The long awaited update featuring descriptions and images of some of our most recent ‘finds’ is finally here. Many thanks for your patience, as we have been quite busy.
In January, as the conservation work began in earnest on the coffins, the KV-63 team also began opening some of the remaining storage jars. Jar number 13 was the first to be examined and proved to contain some of the most interesting items…. including a wooden bed. The bed had been broken into many pieces to fit inside the jar, but is now completely restored. The bed features the customary lion head decorations at the head end and the raised footboard on the other; its length is 170 cm. There are no “feet” to speak of, so it may have been used simply to hold a coffin or mummy “off” the ground during the embalming process. Some strange boards covered with linen and adorned with possible “feet” were also in Jar 13. When these items are conserved, we will see if they have any possible connection with the bed as supports.
To add to the bedtime theme of the preceding paragraph, we also found an intact pillow (the 10th from KV-63). Though pushed in at one end from the confined space of the storage jar, it appears to be quite intact and in excellent condition.

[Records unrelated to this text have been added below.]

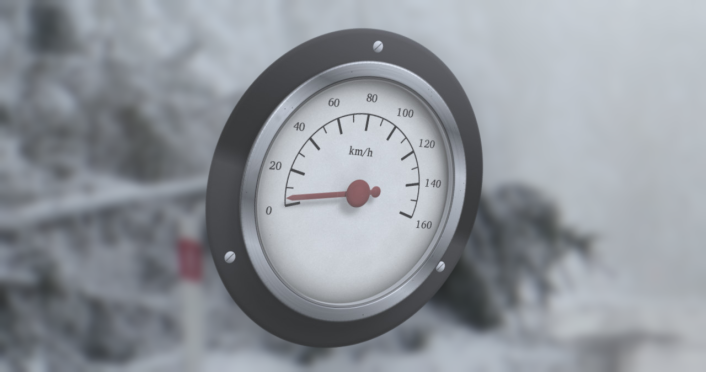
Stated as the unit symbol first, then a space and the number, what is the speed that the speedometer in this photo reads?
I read km/h 5
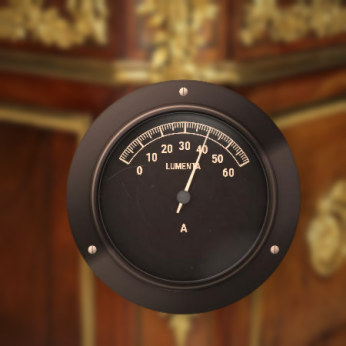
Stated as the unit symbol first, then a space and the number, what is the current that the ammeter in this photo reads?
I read A 40
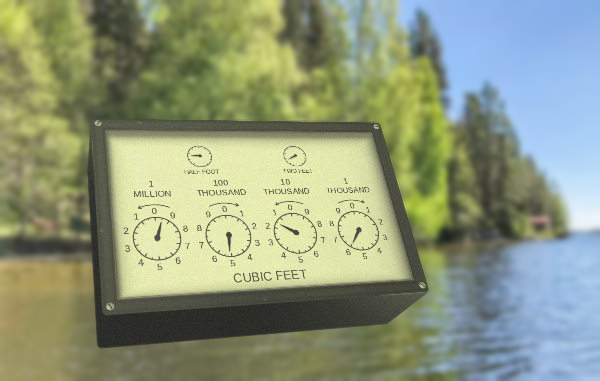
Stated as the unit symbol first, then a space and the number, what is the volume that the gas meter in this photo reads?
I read ft³ 951600
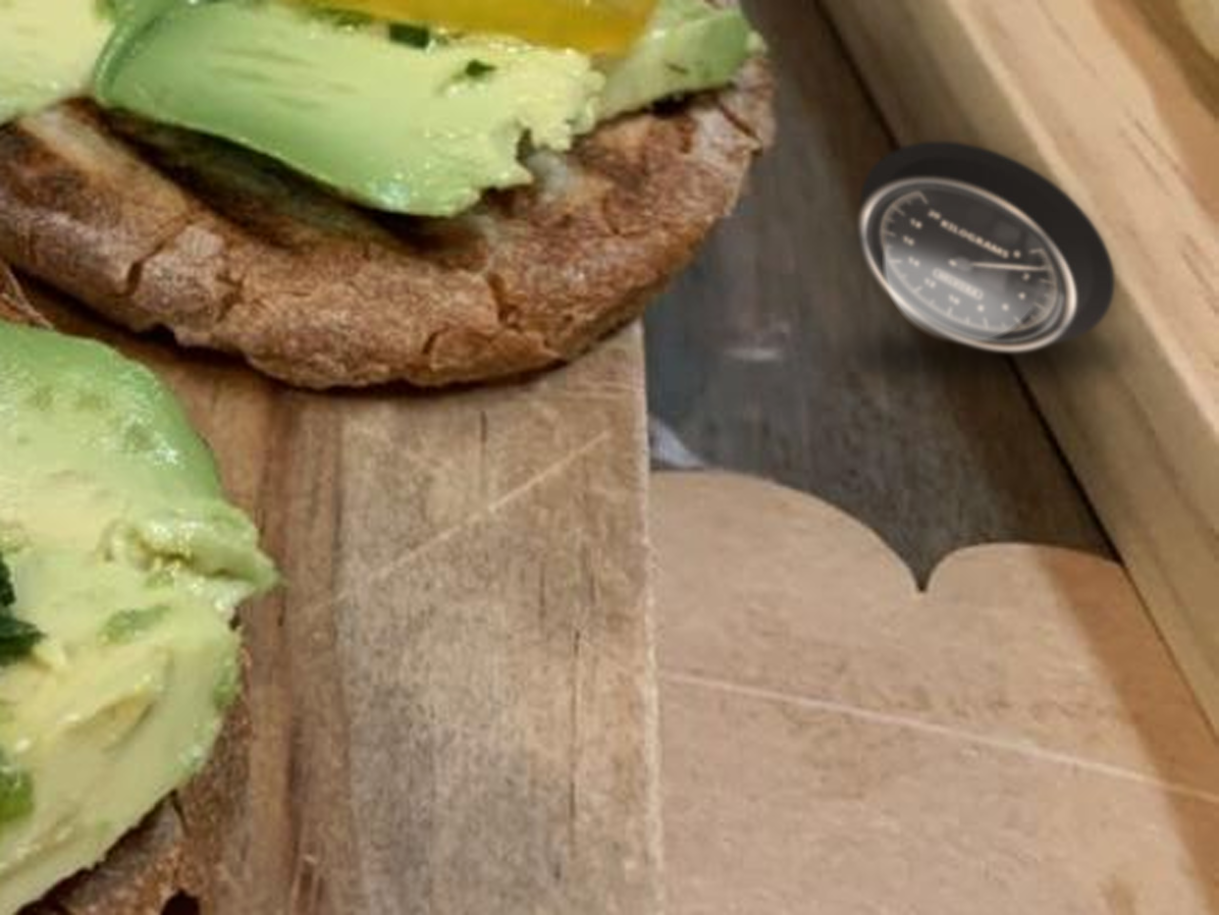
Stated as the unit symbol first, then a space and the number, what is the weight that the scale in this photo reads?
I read kg 1
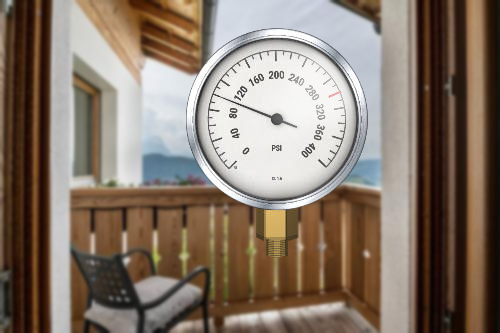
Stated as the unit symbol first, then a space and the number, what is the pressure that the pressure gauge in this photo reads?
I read psi 100
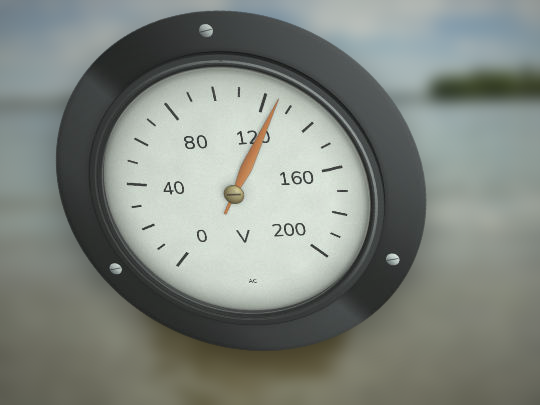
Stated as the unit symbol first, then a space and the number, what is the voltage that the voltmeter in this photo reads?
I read V 125
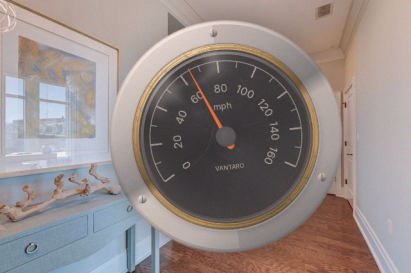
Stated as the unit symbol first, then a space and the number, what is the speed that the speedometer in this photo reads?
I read mph 65
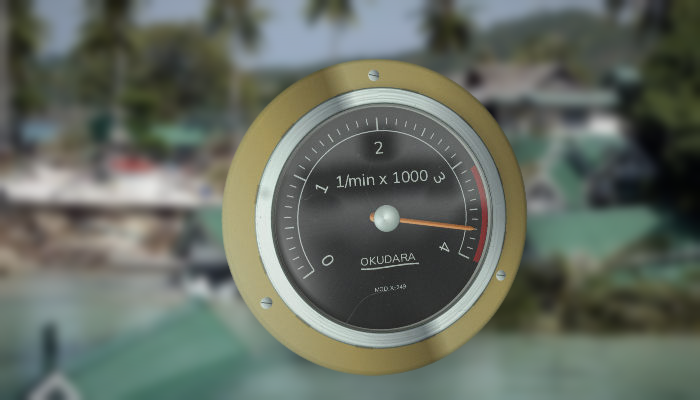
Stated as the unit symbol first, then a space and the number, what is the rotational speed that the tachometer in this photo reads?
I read rpm 3700
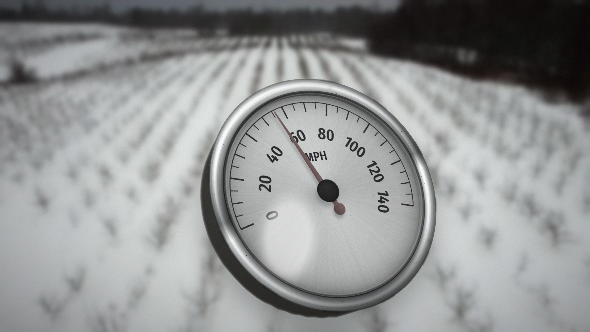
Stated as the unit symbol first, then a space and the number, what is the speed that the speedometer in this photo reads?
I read mph 55
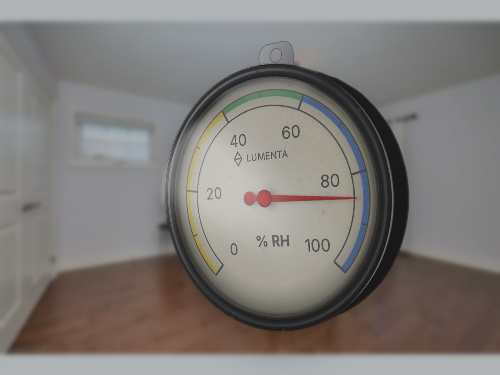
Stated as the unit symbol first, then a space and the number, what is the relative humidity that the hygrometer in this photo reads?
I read % 85
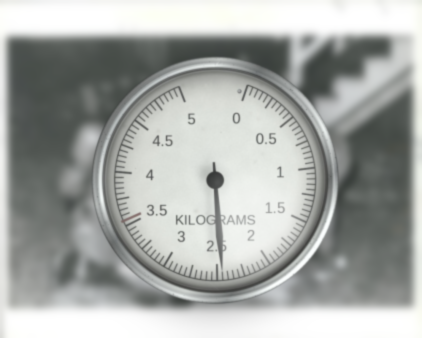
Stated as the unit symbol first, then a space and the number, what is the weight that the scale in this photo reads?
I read kg 2.45
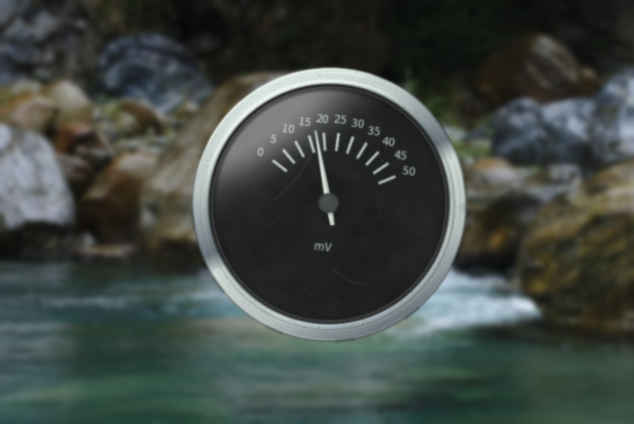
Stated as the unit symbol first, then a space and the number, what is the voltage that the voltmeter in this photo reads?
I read mV 17.5
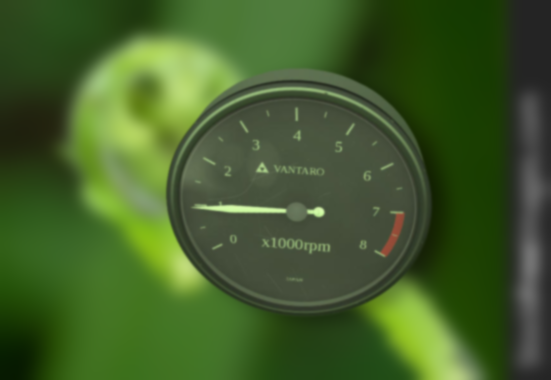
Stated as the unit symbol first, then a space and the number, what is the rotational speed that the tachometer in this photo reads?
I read rpm 1000
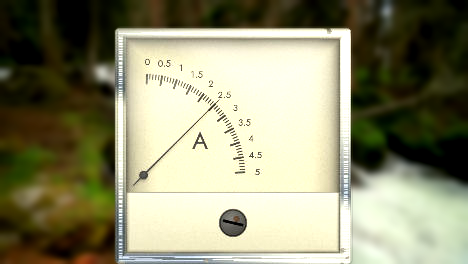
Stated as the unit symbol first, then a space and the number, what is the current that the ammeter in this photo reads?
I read A 2.5
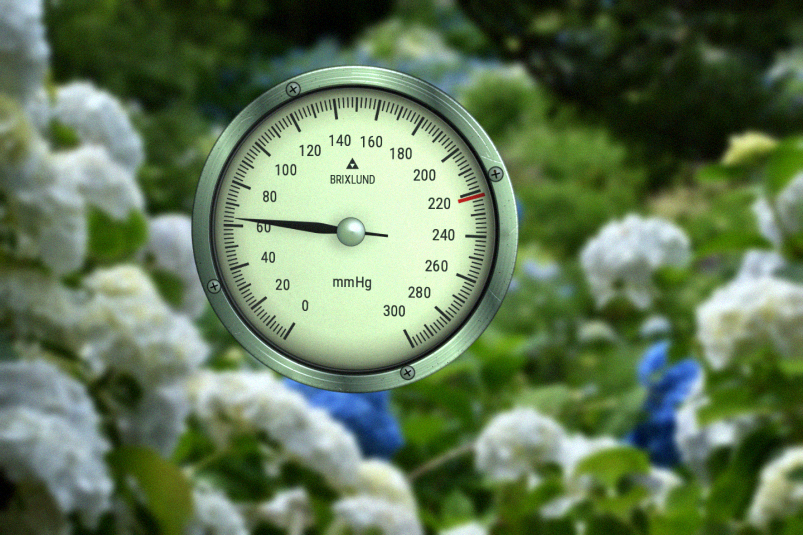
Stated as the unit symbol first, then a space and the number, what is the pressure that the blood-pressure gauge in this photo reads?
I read mmHg 64
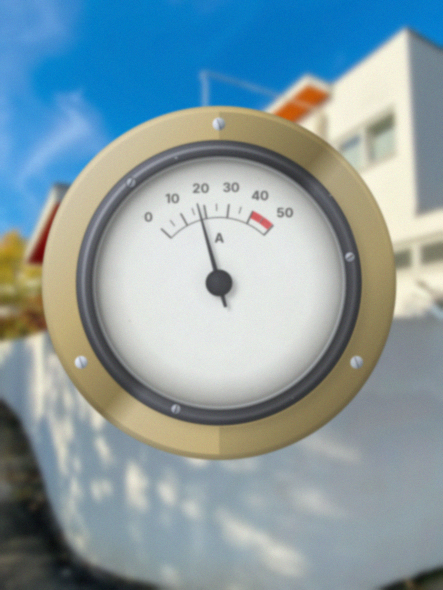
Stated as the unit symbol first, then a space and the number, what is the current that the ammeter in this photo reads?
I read A 17.5
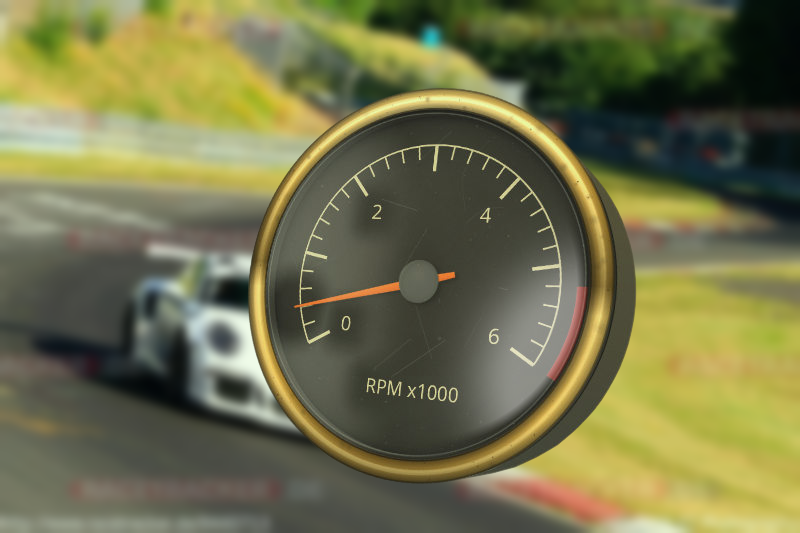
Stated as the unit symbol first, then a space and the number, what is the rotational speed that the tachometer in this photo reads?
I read rpm 400
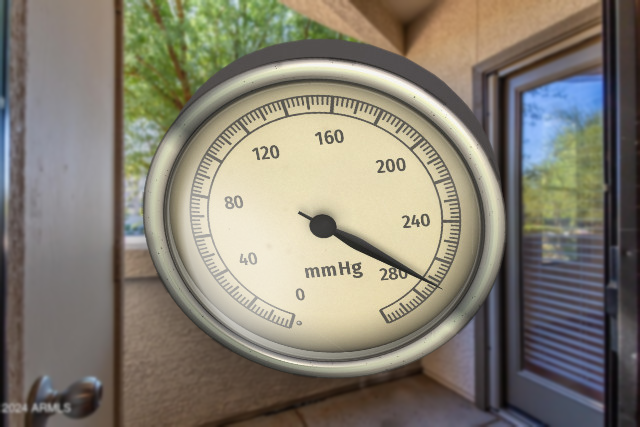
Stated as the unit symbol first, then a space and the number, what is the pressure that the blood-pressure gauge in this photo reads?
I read mmHg 270
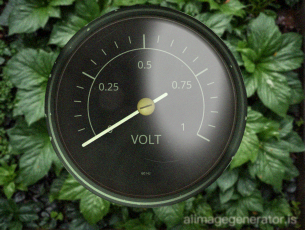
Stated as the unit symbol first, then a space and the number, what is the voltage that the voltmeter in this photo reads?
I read V 0
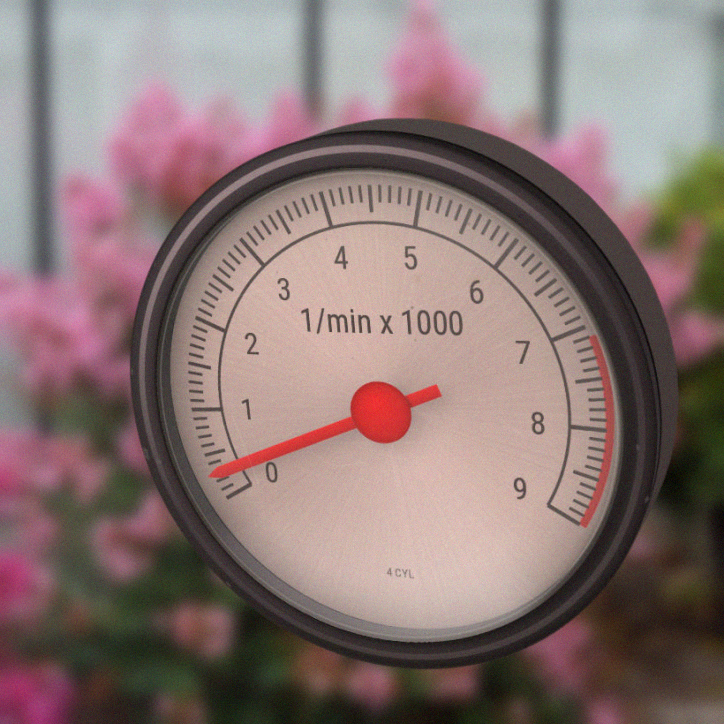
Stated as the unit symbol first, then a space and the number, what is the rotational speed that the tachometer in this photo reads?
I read rpm 300
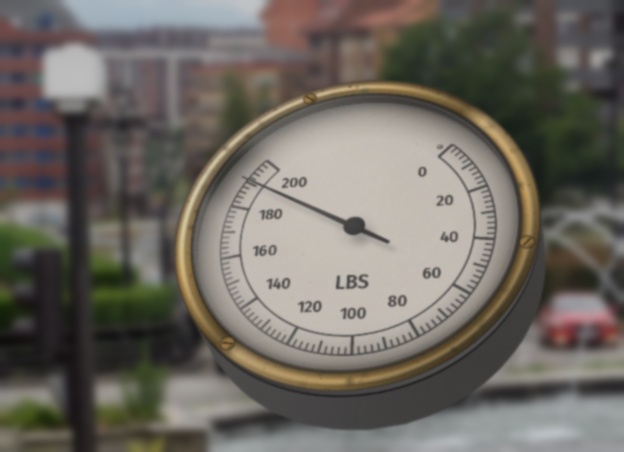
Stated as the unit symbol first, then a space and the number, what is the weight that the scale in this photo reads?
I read lb 190
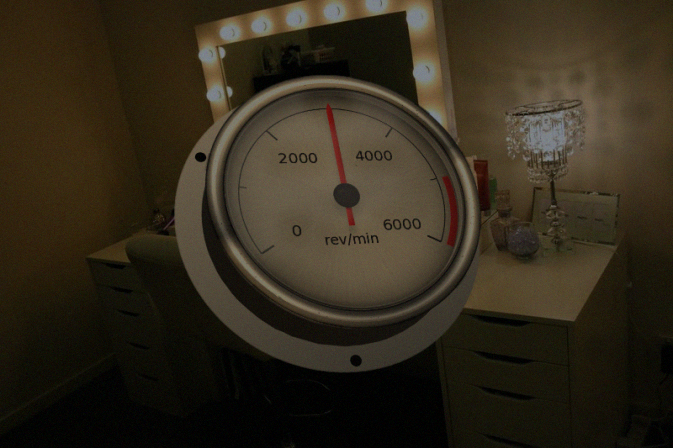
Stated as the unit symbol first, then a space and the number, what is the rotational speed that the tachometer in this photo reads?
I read rpm 3000
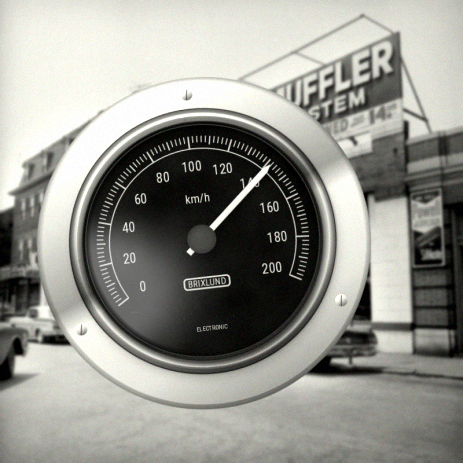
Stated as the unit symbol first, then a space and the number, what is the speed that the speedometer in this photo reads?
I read km/h 142
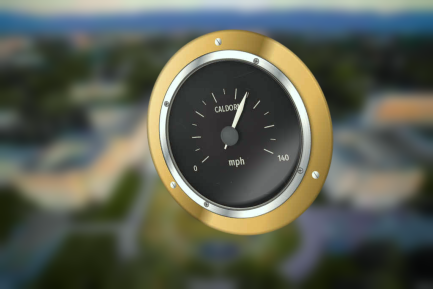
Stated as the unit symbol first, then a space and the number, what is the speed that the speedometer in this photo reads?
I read mph 90
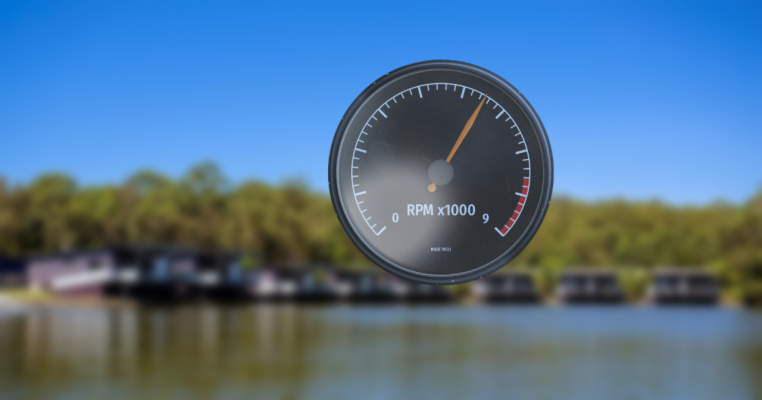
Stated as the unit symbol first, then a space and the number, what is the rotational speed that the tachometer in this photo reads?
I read rpm 5500
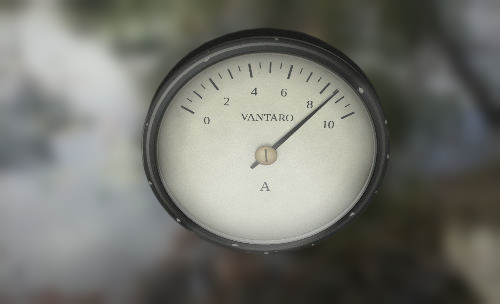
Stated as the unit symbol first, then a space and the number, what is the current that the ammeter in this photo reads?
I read A 8.5
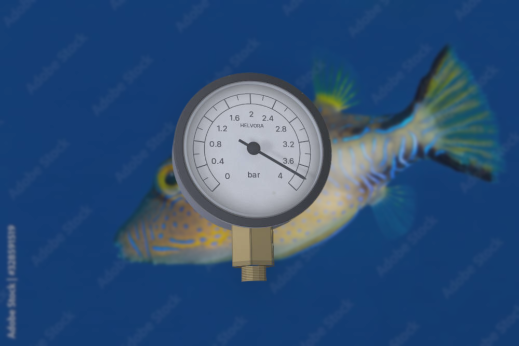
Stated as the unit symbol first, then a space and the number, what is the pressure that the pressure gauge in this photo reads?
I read bar 3.8
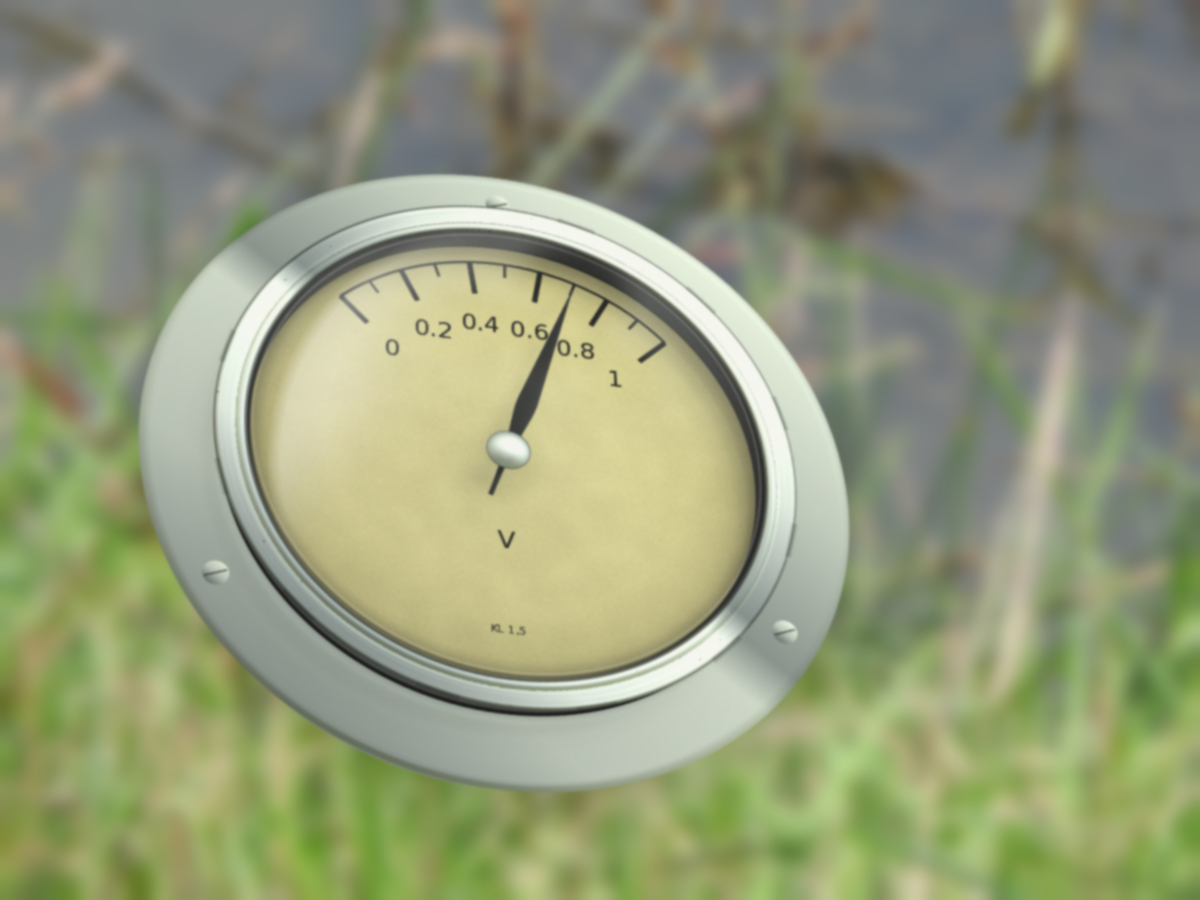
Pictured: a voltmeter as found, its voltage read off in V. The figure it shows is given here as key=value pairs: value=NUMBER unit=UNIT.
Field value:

Among other finds are more miniature vessels, bowls with hieratic texts, linen, jar lids and reed tubes (containing a powdery substance). One of the jars emptied this season had what must be a whole storage jar within it --- in many fragments, of course. A rough estimate is that the tomb and coffins may have contained nearly forty of these large storage jars, all virtually identical to those found by Theodore Davis in KV-54.